Exercise: Pick out every row below that contains the word "accés", and copy each of those rows in full.

Extracted material:
※
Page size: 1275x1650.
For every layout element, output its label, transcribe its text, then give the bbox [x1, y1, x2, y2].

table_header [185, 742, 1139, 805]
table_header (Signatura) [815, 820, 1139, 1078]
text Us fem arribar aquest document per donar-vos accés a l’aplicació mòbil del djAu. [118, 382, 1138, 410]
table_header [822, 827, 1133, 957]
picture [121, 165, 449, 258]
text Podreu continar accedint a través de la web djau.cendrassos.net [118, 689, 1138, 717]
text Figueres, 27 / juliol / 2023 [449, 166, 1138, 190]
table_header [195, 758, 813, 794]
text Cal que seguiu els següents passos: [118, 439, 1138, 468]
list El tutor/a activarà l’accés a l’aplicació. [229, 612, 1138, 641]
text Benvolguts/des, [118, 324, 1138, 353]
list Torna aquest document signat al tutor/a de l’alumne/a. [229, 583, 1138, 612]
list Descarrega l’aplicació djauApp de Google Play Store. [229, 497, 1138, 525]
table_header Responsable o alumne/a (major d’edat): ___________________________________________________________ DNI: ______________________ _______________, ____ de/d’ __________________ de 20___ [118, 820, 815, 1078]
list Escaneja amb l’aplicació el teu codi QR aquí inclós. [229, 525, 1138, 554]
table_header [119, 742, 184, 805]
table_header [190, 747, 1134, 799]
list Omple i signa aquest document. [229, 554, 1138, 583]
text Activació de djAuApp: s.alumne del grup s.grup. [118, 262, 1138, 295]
※
Written solution:
text Us fem arribar aquest document per donar-vos accés a l’aplicació mòbil del djAu. [118, 382, 1138, 410]
list El tutor/a activarà l’accés a l’aplicació. [229, 612, 1138, 641]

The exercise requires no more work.